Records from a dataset
** Begin **

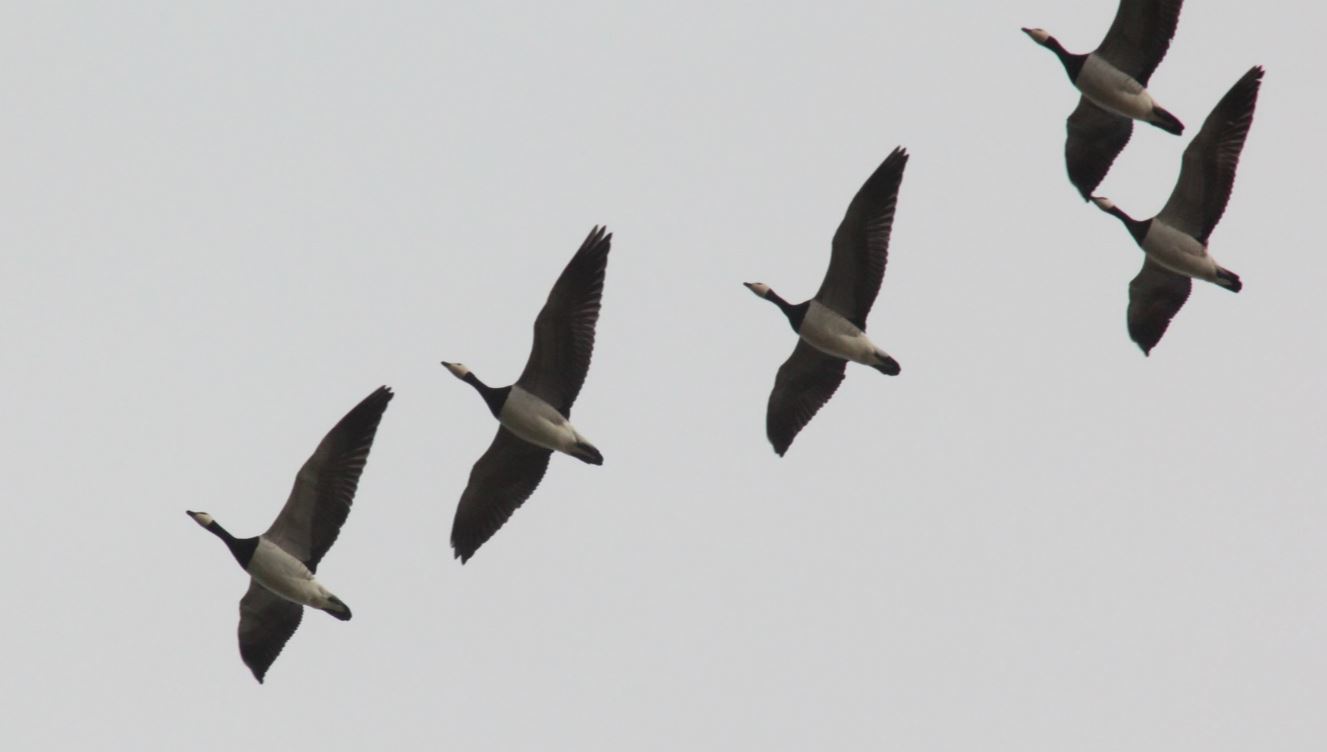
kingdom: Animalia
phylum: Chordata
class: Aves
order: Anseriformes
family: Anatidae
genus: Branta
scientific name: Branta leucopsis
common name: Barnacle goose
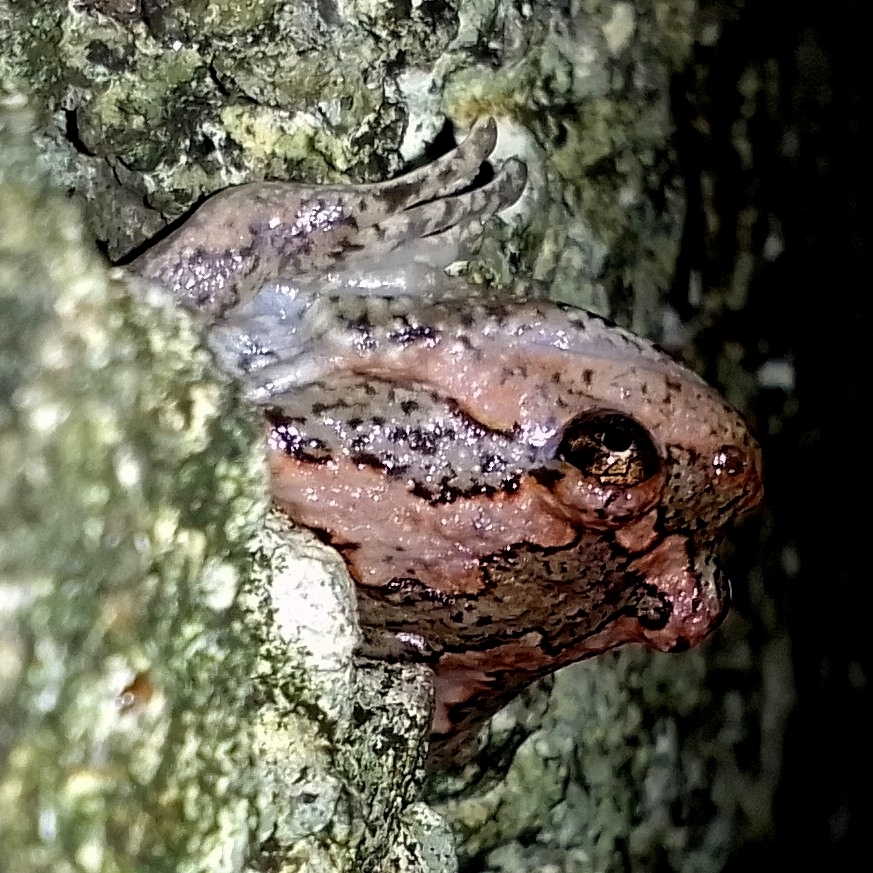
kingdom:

** End **
** Begin **

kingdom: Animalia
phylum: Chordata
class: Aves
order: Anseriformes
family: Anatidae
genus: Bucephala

** End **
** Begin **

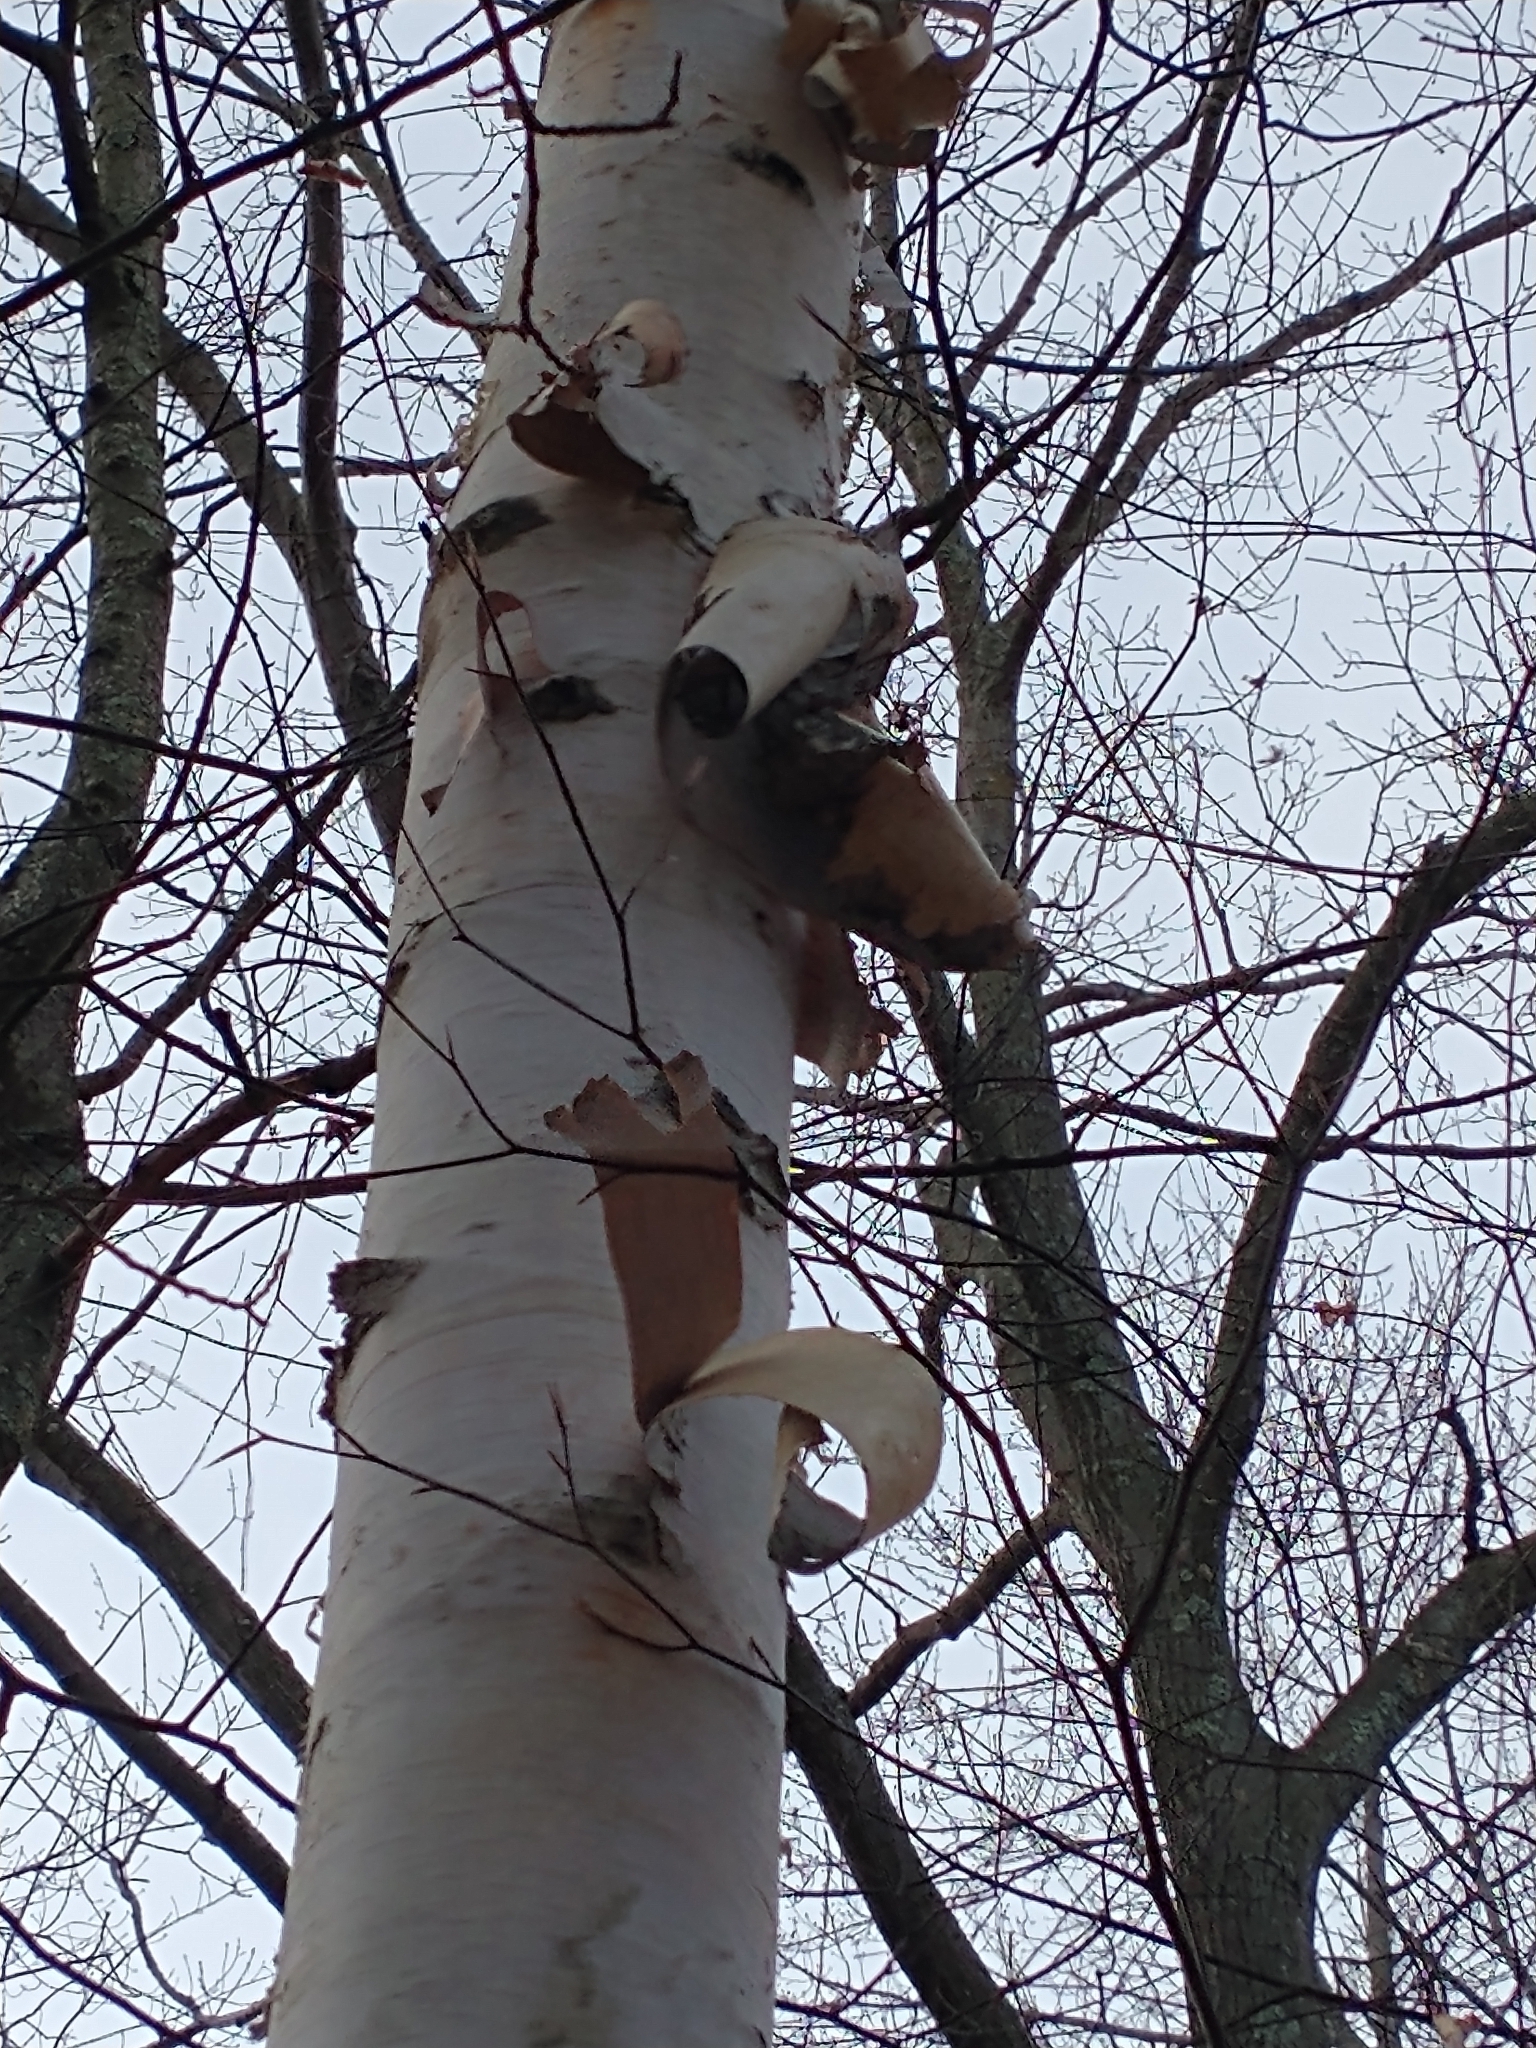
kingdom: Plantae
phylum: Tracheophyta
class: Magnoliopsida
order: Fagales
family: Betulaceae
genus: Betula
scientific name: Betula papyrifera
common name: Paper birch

** End **

Please repeat the lines of the data word for word, starting with the line that contains "phylum: Tracheophyta" and going on through the line that contains "common name: Paper birch".

> _THE SOLUTION_
phylum: Tracheophyta
class: Magnoliopsida
order: Fagales
family: Betulaceae
genus: Betula
scientific name: Betula papyrifera
common name: Paper birch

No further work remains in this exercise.